Mayne returned to SportsCenter on October 15, 2013, after a five-year absence. A new contract with ESPN signed earlier that month set Mayne to anchor 70 episodes of SportsCenter and host 10 special features per year through 2015. At the time Mayne described the new deal was "sort of a part-time job" and implied dissatisfaction with some of the caveats. The deal effectively ended Mayne's role on horse-racing and terminated his Wider World of Sports series instead focusing his role primarily on SportsCenter.

He commented on the restructuring of his contract by saying "for some readers it looked like I had the keys to the place, and they took the keys away".

On May 10, 2021, Mayne announced that he would be departing from ESPN after 27 years as an anchor and correspondent for the network, declining a 61% pay cut.

=== NBC ===
From July–September 2021, Mayne along with another former ESPN anchor, Cari Champion, hosted streaming coverage of the 2020 Summer Olympics on Peacock called Tokyo Tonight.
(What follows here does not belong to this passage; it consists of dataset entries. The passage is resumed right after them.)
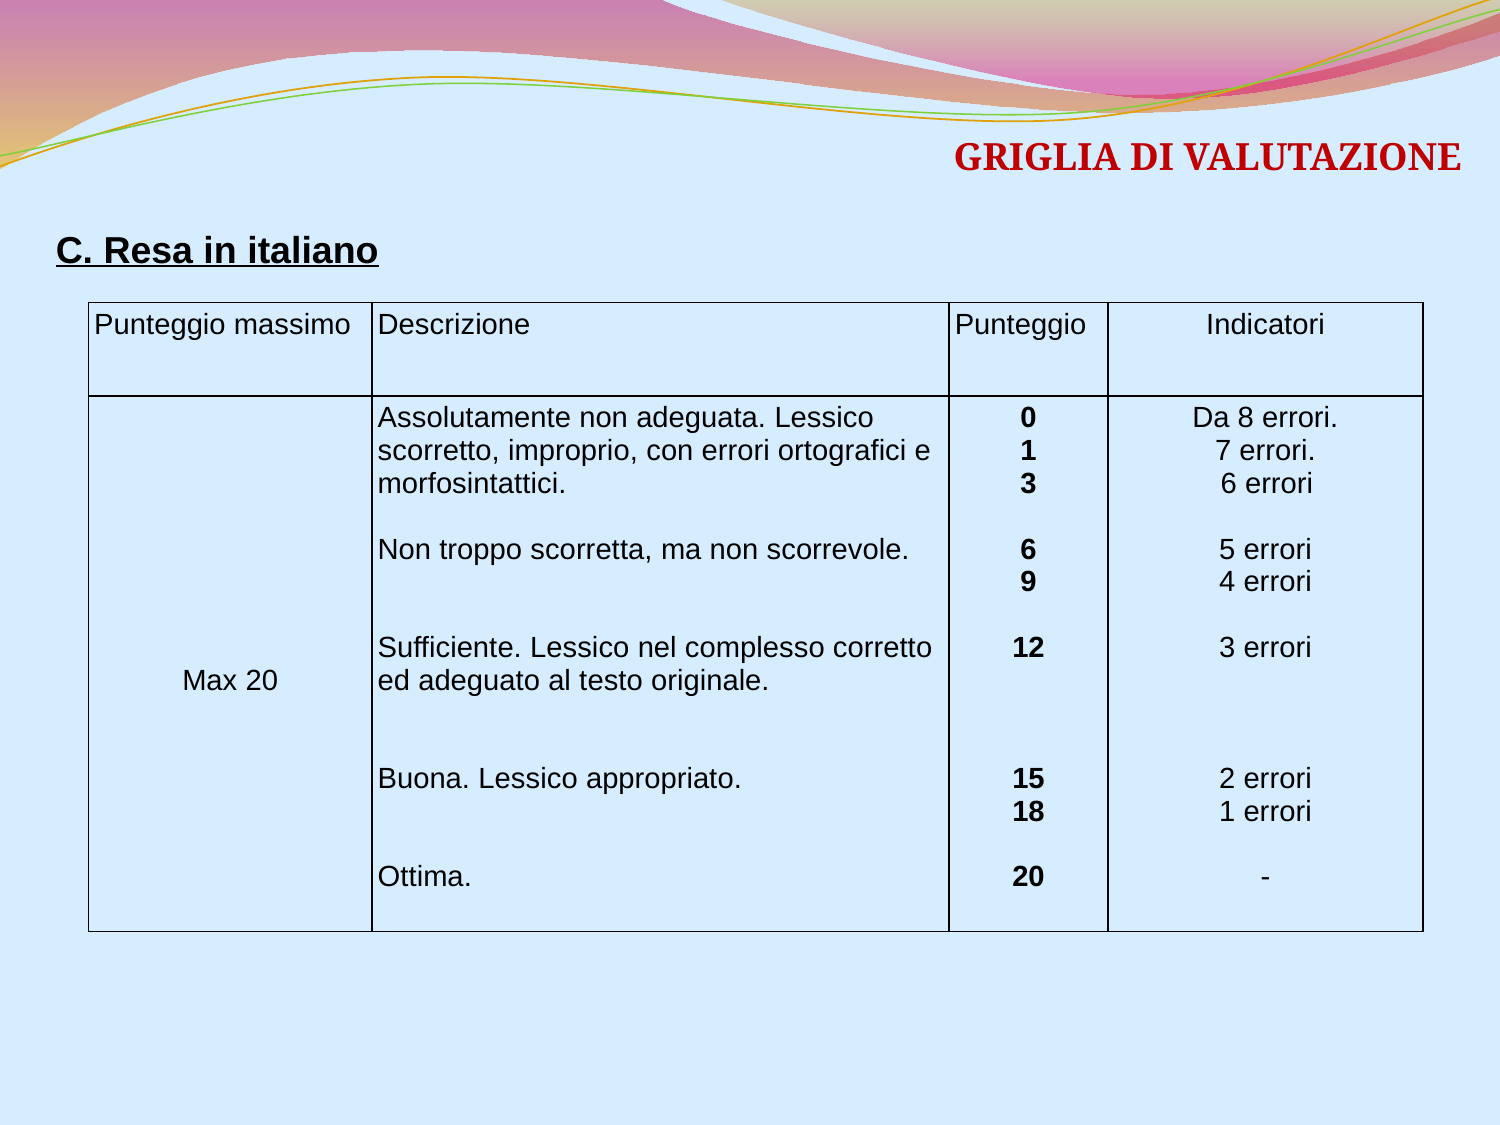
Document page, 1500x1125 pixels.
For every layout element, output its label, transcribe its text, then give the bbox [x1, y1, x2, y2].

table_cell 0 1 3 6 9 12 15 18 20 [950, 397, 1107, 931]
table_header Descrizione [373, 303, 948, 395]
text_box GRIGLIA DI VALUTAZIONE [939, 125, 1477, 186]
table_cell Da 8 errori. 7 errori. 6 errori 5 errori 4 errori 3 errori 2 errori 1 errori - [1109, 397, 1422, 931]
table_header Punteggio massimo [89, 303, 371, 395]
table_header Punteggio [950, 303, 1107, 395]
table_cell Assolutamente non adeguata. Lessico scorretto, improprio, con errori ortografici e morfosintattici. Non troppo scorretta, ma non scorrevole. Sufficiente. Lessico nel complesso corretto ed adeguato al testo originale. Buona. Lessico appropriato. Ottima. [373, 397, 948, 931]
table_header Indicatori [1109, 303, 1422, 395]
text_box C. Resa in italiano [41, 218, 420, 279]
table_cell Max 20 [89, 397, 371, 931]
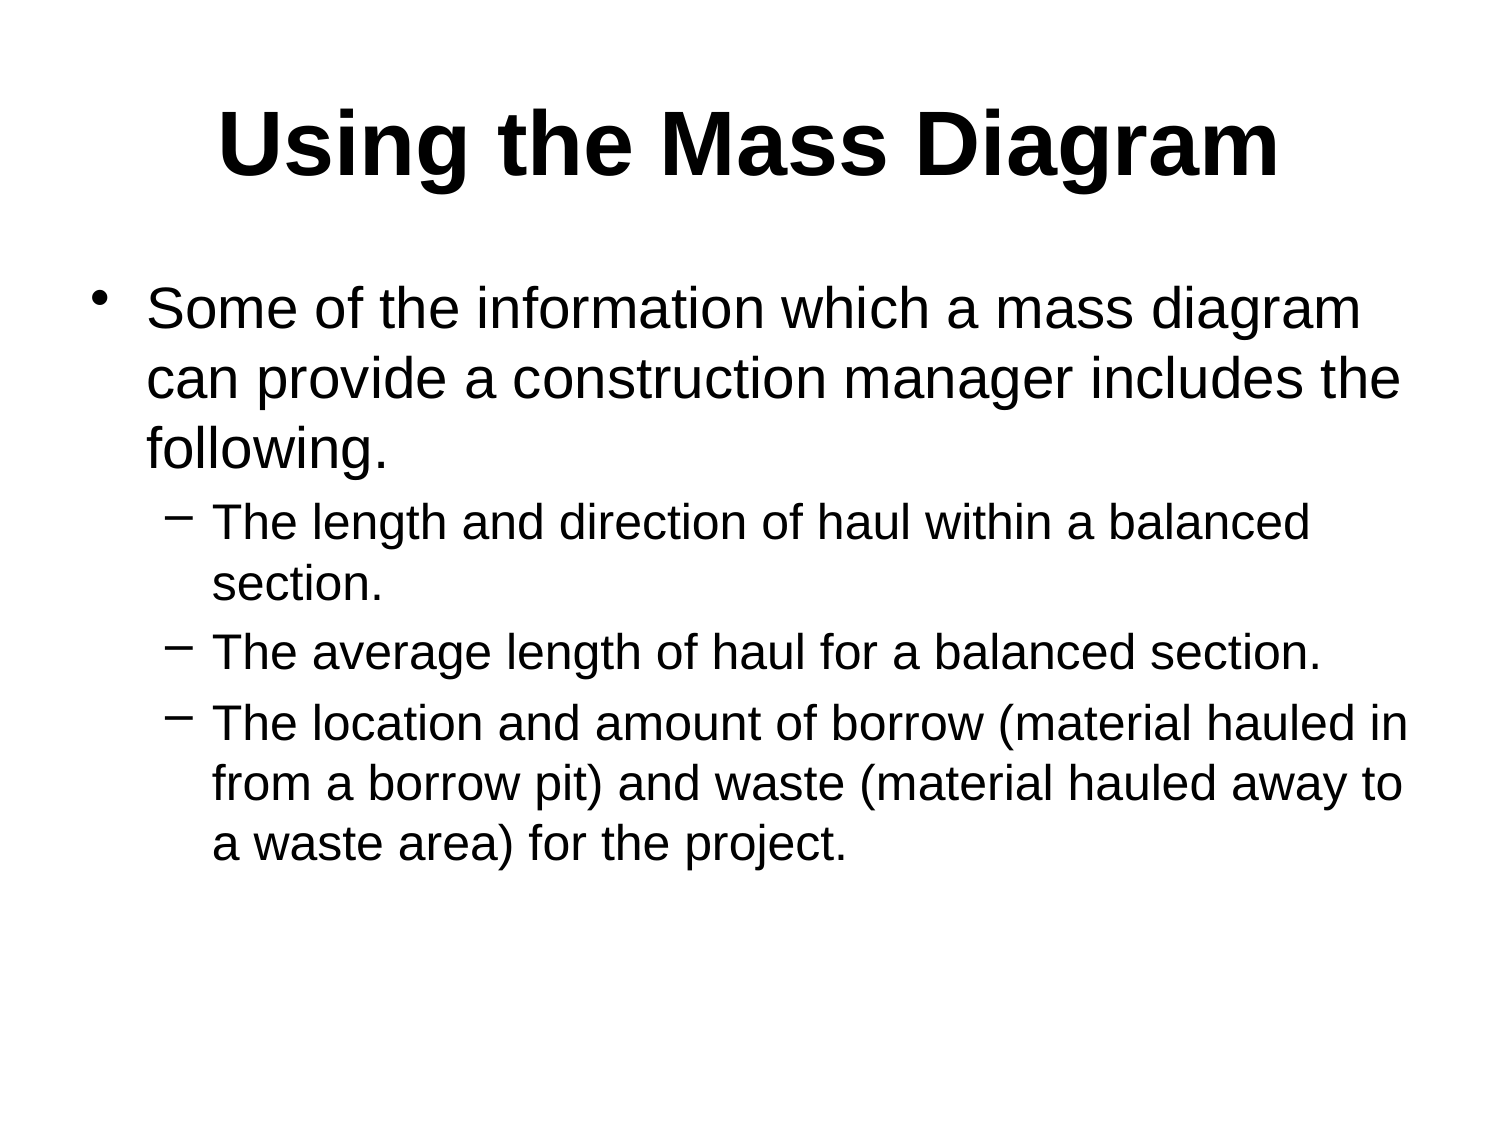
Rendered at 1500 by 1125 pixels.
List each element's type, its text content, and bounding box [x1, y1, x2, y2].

list Some of the information which a mass diagram can provide a construction manager includes the following. The length and direction of haul within a balanced section. The average length of haul for a balanced section. The location and amount of borrow (material hauled in from a borrow pit) and waste (material hauled away to a waste area) for the project. [74, 262, 1426, 1006]
title Using the Mass Diagram [74, 44, 1426, 233]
Mayne, in an interview with journalist Julie Stewart-Binks, said the series will "[catch] the viewers up on what they may have not seen."

==Other ventures==
Mayne was also in the 1998 film BASEketball, which featured the creators of South Park, Trey Parker and Matt Stone. He was alongside Dan Patrick and appeared on SportsCenter to cover the latest BASEketball playoff competition. In 1999, he played himself on an episode of The Drew Carey Show entitled "Tracy Bowl".
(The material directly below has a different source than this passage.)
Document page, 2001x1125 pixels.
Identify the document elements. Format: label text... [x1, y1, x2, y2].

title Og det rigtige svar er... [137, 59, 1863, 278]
Before agreeing to the deal with ESPN, Mayne had talks with Comedy Central about doing a sports-themed The Daily Show-style program and was a finalist to be the host of the syndicated version of Deal or No Deal. He confirmed both discussions.

In 2008, Mayne penned his first book, An Incomplete and Inaccurate History of Sport, a collection of offbeat musings on sports and pop culture. In 2010, he appeared in the animated film Kung Fu Magoo as himself.

In 1979, during a college football game, Mayne suffered torn ligaments and a fractured fibula after a collision; the injury effectively ended his playing career. Later, in his 50s, his injury would occasionally flare up, and he eventually found relief by using a special leg brace. In 2018, he founded the non-profit organization Run Freely, that provides such braces to injured veterans.

He has a golf podcast called We Need a Fourth with Cooper Manning and Brian Baumgartner, produced by SmartLess Media.